Suicide is painless
It brings on many changes
And I can take or leave it if I choose.
I admit that there are times when I'm lying awake at 4am, in pain, chronically tired but unable to sleep and I know that in 3 hours I have to get up, get my kids ready for school and stagger off to work. At these times I seriously think about cutting my throat. In my humble opinion, any sane human being would. But I believe that it is harder for the survivors than for the person who commits suicide, and I love my wife and kids and parents too much to do that to them. Belgian chocolate helps a lot too.

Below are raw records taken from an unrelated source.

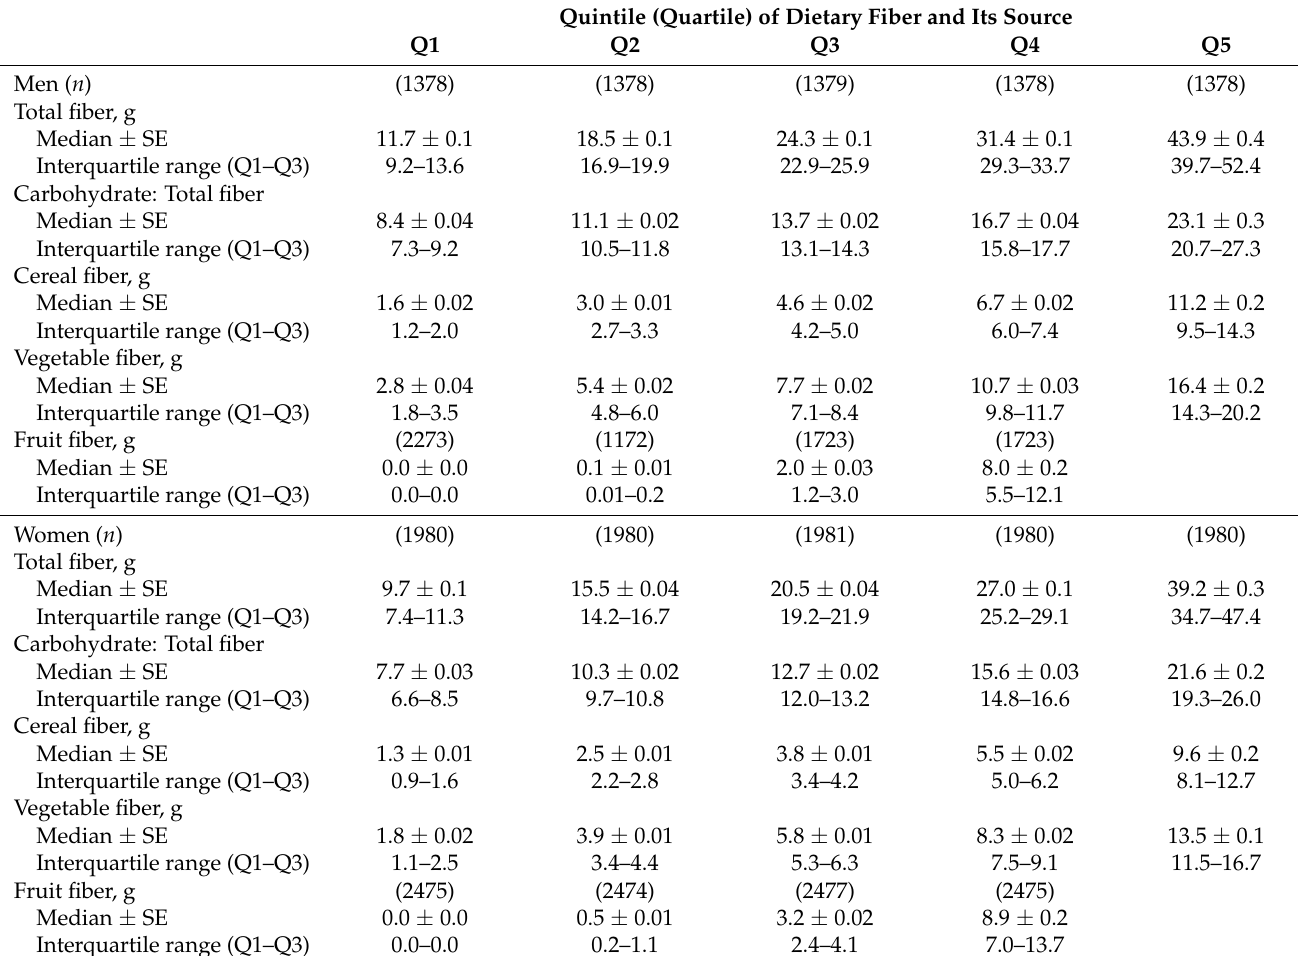
Table 2. Distribution of dietary fiber and its source by sex 1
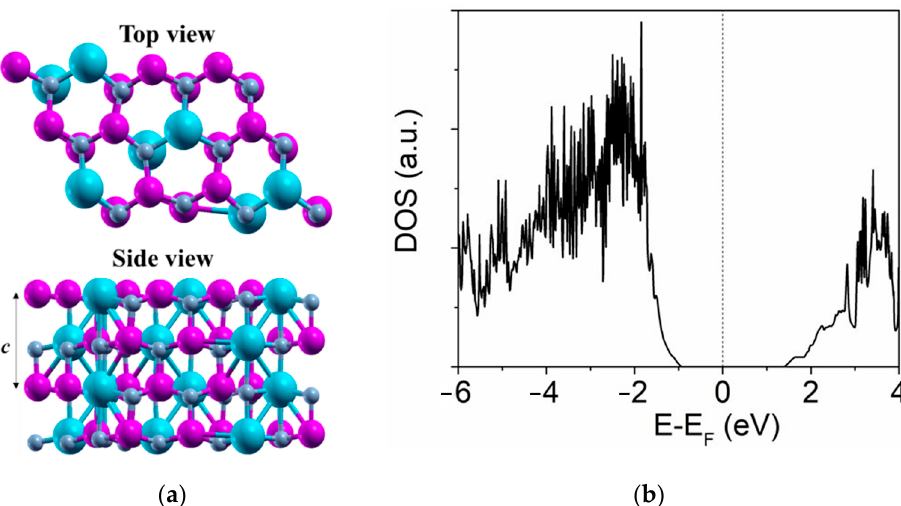
Figure 3. ( a ) Top and side views of the calculated crystal structure; and ( b ) density of states (DOS) for the Sc 0.29 Al 0.71 N crystal. The purple, grey, and bluish spheres denote Al, N, and Sc atoms, respec- tively.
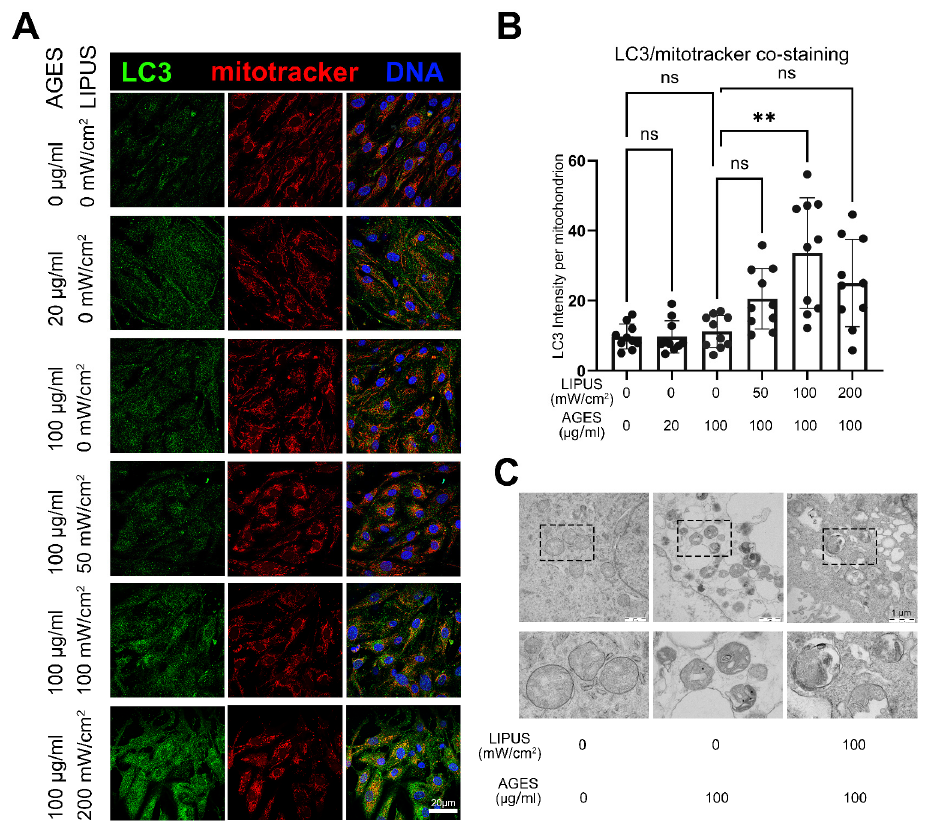
Figure 7. LIPUS treatment activated mitophagy in CCECs. ( A ) Immunofluorescence co-staining of mitotracker (red) and LC3 (green) in CCECs after different doses of LIPUS stimulation under the AGES treatment state. The scale bar represents 20 µ m. ( B ) The statistical analysis of the LC3 fluorescence intensity in mitochondrial region. n = 10 regions from 5 independent repeats. Data are shown as mean ± SD. ns, not significant; **, p < 0.01. ( C ) Transmission electron microscope image of CCECs with AGES and LIPUS treatment. The scale bar represents 1 µ m. AGES: advanced glycation end products; LIPUS: low-intensity pulsed ultrasound.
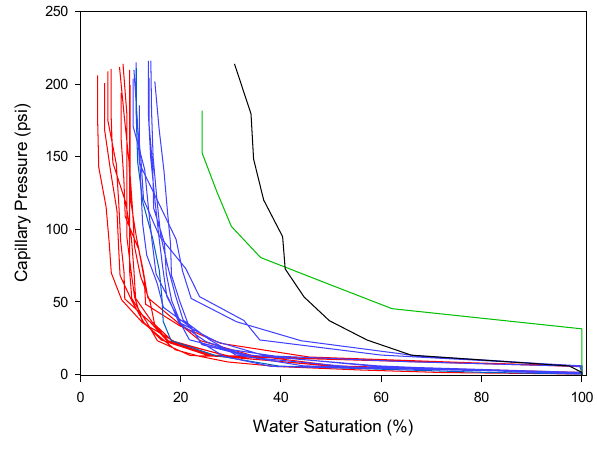
Fig. 3 Separation of capillary pressure curves for different rock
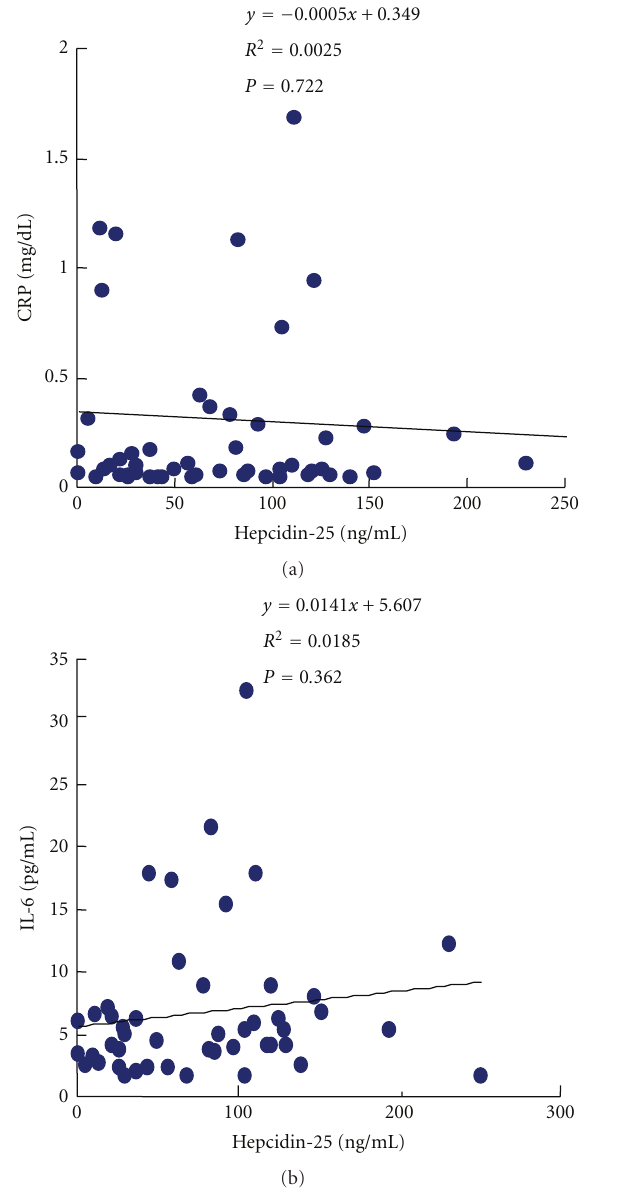
Figure 5: Correlation between serum hepcidin-25 levels and inflammation parameters. (a) Hepcidin and CRP. (b) Hepcidin and IL-6.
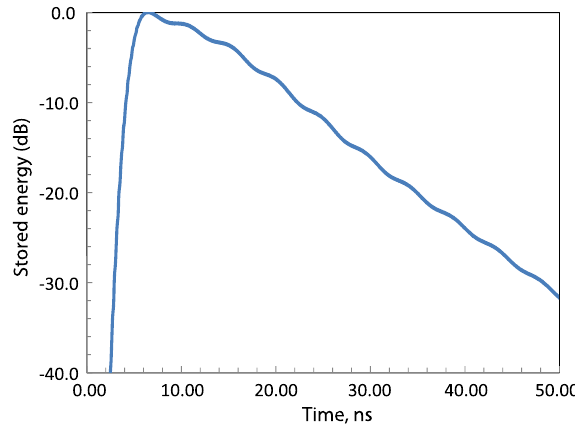
FIG. 10 (color online). The decay of electromagnetic energy through the waveguides of a PBG resonator shown in Fig.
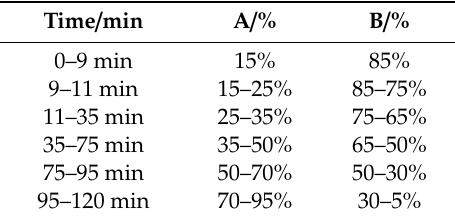
Table 4. The time program of gradient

When I was a teenager growing up in Australia, my best friend told me that his father had given him the following advice: "Never do something that you can't undo". I think that's excellent advice, even though my friend and his father lost a lot of credibility with the aphorism "A craftsman never blames his tools" used when I blamed my clapped-out, rusting, rattling 20-year old 3-speed rattletrap of a bike that was stuck in second gear when my friend beat me in a race using his nearly new gleaming 5-speed bicycle. My father's advice was always more along the lines of "Never remove a radiator cap while the engine is hot", and "There are two things you should never turn your back on, a ladder and a woman". But I digress. Suicide is something you can't undo, and for all we know, the movie Beetlejuice may be right - if you commit suicide you may be doomed to eternity as a post-life bureaucrat. And I seem to recall several major name-brand religions having a word or two to say about unappealing consequences in the afterlife too.
Psychologists differentiate between situational depression, which is the kind of depression that I'm talking about here, and clinical depression, which they try to treat with drugs. Beta interferons seem to induce depression for some reason, and your doctor may try to prescribe antidepressants. Some MS patients are all over that like a rash, but I tried a few and didn't like them. My advice is to look your doctor in the eye and tell him/her it's "situational depression", and run like hell if he/she starts talking about antidepressants and/or emergency visits to a therapist, but that's just a personal opinion.
If you have given it careful and rational thought over a long period of time and still think that suicide is the answer, you will probably find it best not to confide in strangers. You see, in most countries (and states of the US) the desire to commit suicide is considered a mental illness. Bad things can happen to you if the authorities get word of your impending demise. Not to mention the fact that a failed attempt at suicide will put a major blot on your credit record. Any attempt to engage people on the subject of a "dignified right to death" will at best have people rolling their eyes and shunning you in droves.
At the time of writing, Oregon has an assisted suicide law (although it is believed to be at odds with the federal law, so look forward to more lawsuits there before everything gets resolved). If you live in the wrong state or the wrong country, good luck trying to emigrate! The only country that appears to allow assisted suicide for foreigners appears to be Switzerland. There's an organization called Dignitas that you can find more about in Now What?. My advice is "Don't". If you're going to shell out all that money to go to Switzerland, use it to live, not to die. See the mountains, drink the beer, eat the chocolate, and smile at the young fraueleins instead.
I hope I haven't given you the wrong impression by being too flippant. I don't think I'm clinically depressed, but if you think you might be, then get professional help. If you feel suicidal, then call a suicide hotline. Now. In the US, call 1-800-SUICIDE to find a suicide hotline near you.